## EXERCISE PROMPT
Please transcribe all of the entries exactly, leaving out any images.

SUPPLIED RECORDS below:

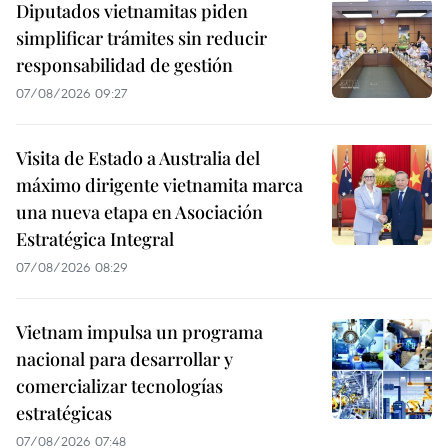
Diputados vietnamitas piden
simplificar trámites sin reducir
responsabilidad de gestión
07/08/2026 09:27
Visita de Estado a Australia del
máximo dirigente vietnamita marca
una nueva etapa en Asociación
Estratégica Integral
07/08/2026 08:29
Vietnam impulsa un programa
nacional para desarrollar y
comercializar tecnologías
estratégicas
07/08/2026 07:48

End of SUPPLIED RECORDS.

## YOUR RESPONSE
Diputados vietnamitas piden
simplificar trámites sin reducir
responsabilidad de gestión
07/08/2026 09:27
Visita de Estado a Australia del
máximo dirigente vietnamita marca
una nueva etapa en Asociación
Estratégica Integral
07/08/2026 08:29
Vietnam impulsa un programa
nacional para desarrollar y
comercializar tecnologías
estratégicas
07/08/2026 07:48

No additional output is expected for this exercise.